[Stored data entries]
┌──
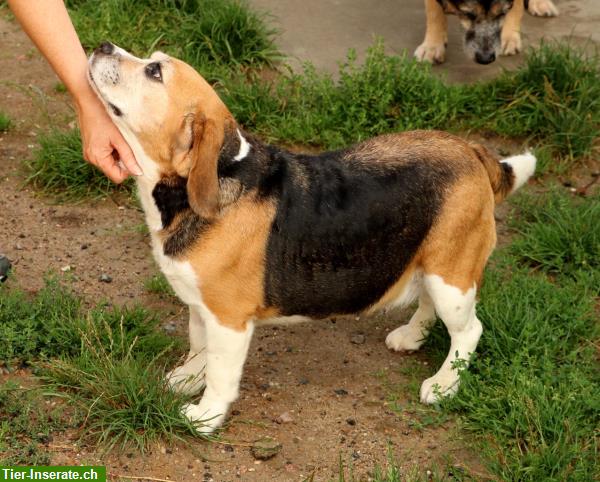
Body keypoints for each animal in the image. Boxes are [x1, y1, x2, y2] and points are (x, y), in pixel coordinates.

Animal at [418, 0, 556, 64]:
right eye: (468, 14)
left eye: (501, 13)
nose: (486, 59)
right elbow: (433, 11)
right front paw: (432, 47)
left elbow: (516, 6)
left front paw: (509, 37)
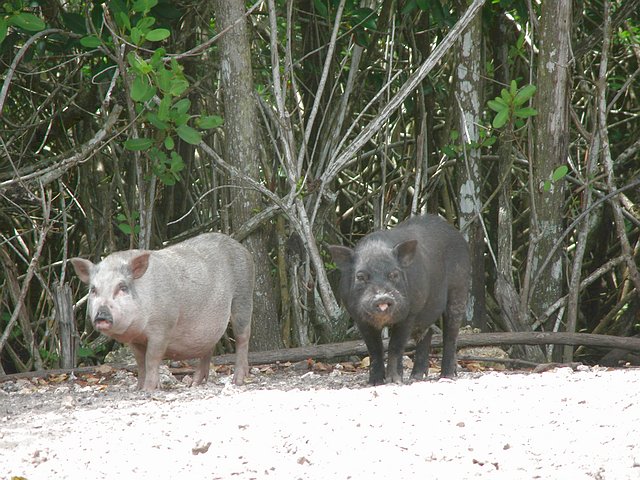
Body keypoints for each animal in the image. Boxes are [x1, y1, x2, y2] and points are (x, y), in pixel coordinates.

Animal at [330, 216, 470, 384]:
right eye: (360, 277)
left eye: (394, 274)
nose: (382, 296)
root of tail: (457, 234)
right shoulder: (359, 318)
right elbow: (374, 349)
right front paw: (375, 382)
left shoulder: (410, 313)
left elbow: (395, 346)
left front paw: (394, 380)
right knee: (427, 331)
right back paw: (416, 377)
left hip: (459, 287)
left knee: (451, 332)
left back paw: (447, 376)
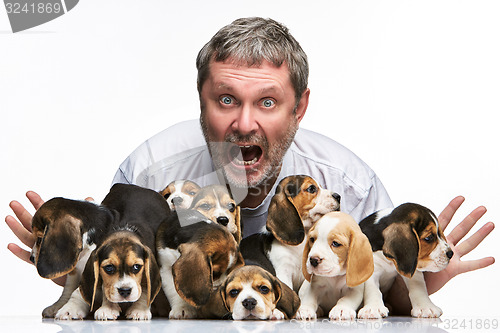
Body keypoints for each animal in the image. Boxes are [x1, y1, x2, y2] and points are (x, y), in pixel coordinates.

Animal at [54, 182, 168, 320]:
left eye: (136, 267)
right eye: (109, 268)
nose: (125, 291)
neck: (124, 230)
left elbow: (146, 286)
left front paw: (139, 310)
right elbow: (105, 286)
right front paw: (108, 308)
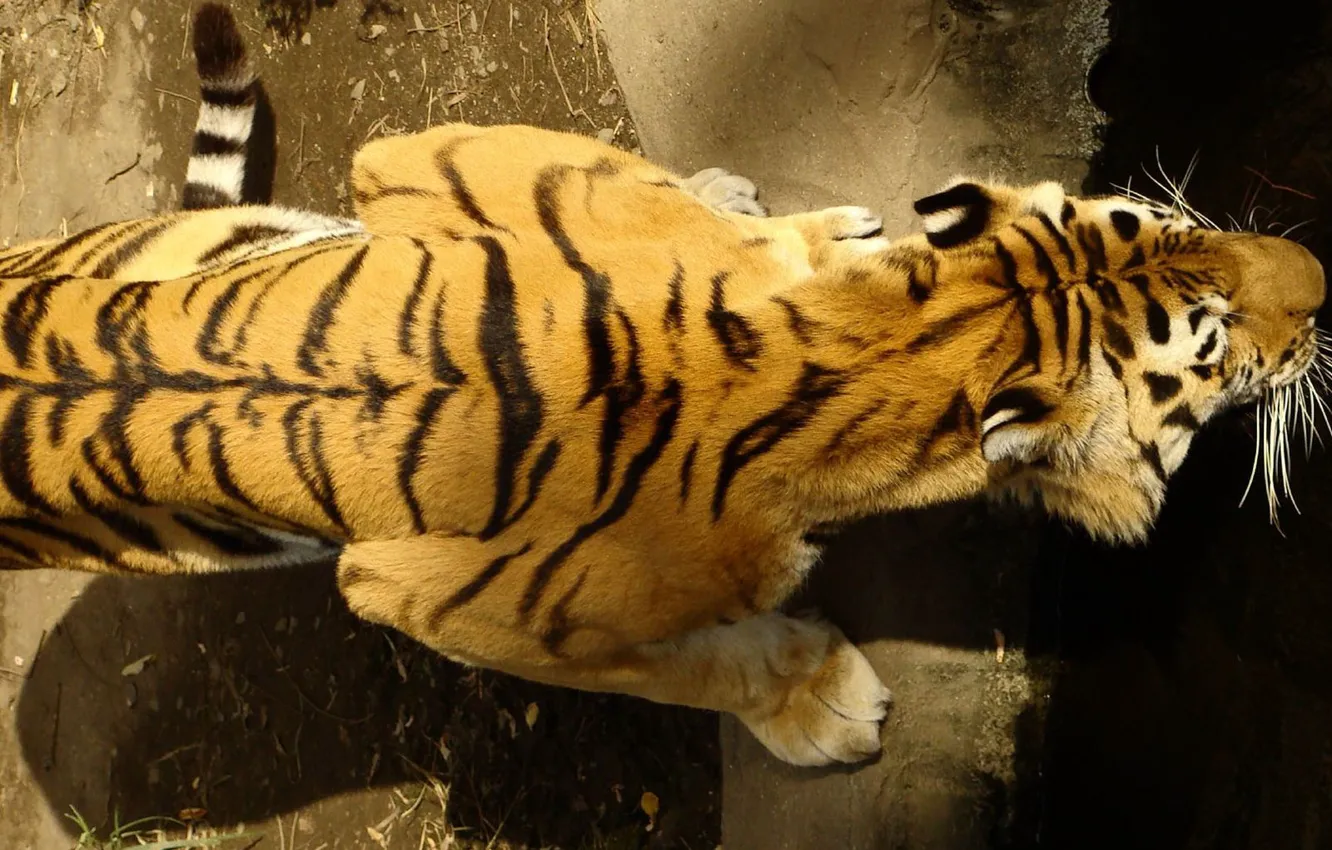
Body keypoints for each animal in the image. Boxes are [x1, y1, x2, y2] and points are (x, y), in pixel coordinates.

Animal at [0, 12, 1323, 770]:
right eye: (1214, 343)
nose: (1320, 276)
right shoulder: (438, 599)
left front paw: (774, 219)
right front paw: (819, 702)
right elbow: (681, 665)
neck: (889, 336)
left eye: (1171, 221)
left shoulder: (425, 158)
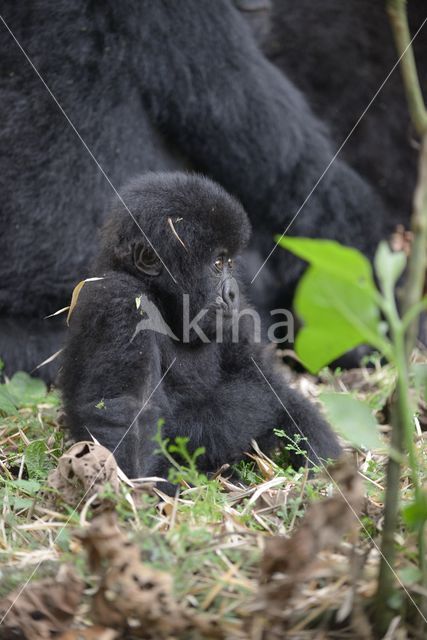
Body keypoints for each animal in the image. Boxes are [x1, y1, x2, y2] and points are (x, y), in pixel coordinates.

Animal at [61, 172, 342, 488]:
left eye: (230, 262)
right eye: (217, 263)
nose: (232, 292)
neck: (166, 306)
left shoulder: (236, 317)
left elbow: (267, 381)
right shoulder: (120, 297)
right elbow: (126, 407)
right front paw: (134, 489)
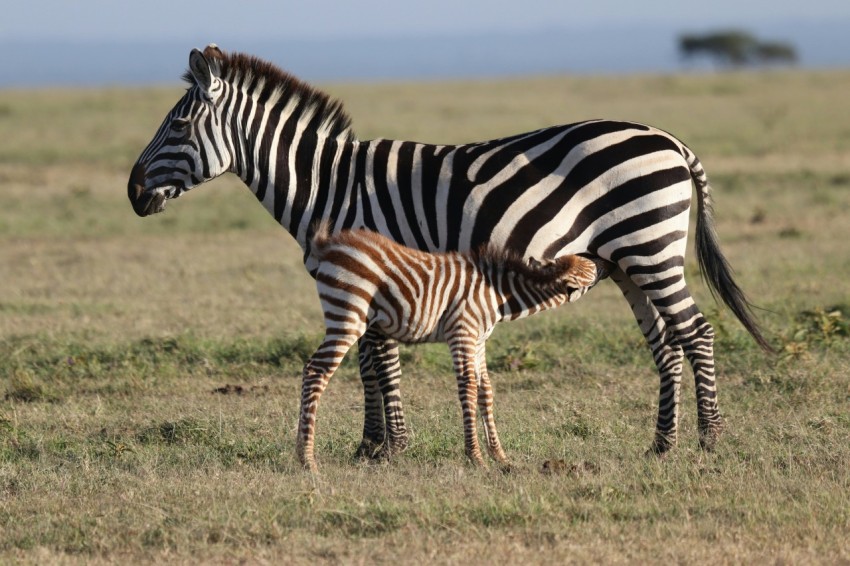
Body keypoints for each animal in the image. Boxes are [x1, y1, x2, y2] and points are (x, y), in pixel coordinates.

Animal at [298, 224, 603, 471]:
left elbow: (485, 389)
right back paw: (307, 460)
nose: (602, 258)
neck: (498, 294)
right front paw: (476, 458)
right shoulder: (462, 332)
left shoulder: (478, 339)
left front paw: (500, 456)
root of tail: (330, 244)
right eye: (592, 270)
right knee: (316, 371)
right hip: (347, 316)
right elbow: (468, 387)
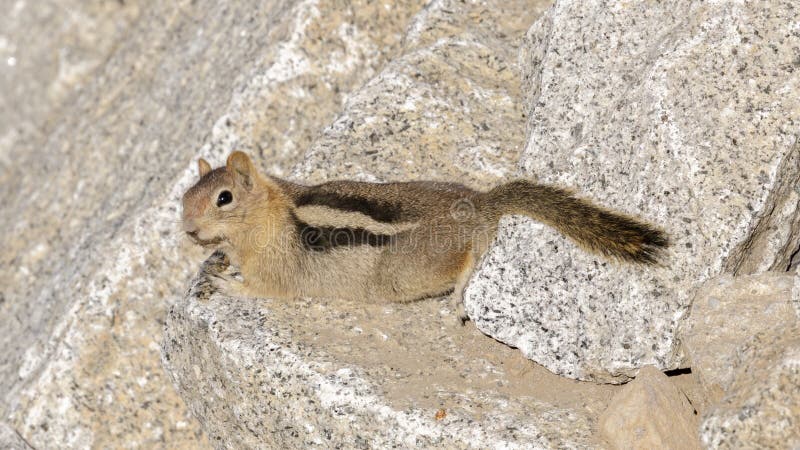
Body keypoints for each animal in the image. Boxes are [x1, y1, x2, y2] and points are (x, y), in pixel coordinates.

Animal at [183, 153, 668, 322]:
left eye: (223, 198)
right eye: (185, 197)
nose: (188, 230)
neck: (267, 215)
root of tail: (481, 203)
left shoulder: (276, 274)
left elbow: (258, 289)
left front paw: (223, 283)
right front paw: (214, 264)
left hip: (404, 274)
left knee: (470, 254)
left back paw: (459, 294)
└──
┌──
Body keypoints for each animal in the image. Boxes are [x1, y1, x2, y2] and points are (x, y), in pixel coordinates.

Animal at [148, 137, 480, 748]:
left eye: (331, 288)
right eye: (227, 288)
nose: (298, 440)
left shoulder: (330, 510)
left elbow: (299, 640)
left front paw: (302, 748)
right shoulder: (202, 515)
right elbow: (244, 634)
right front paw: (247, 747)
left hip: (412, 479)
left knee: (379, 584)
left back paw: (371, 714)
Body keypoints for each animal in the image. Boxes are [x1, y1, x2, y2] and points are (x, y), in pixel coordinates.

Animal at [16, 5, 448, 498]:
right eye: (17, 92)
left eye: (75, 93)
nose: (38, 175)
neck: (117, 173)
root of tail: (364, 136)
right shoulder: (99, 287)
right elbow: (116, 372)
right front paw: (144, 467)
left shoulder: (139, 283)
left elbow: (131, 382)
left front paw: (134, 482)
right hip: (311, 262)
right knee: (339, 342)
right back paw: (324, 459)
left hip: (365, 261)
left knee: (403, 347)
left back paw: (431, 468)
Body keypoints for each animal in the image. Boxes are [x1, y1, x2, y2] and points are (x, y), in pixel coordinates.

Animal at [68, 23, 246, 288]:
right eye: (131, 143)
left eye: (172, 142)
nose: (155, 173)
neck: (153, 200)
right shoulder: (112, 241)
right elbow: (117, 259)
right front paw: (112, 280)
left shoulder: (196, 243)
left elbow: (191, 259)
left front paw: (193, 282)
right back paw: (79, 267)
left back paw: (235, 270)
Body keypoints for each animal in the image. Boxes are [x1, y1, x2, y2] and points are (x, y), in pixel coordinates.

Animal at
└──
*ACTION ITEM*.
Tally the lines in the records that hold the word "tail", and state only the resulting number.

*RESPONSE TO THIS EXERCISE*.
4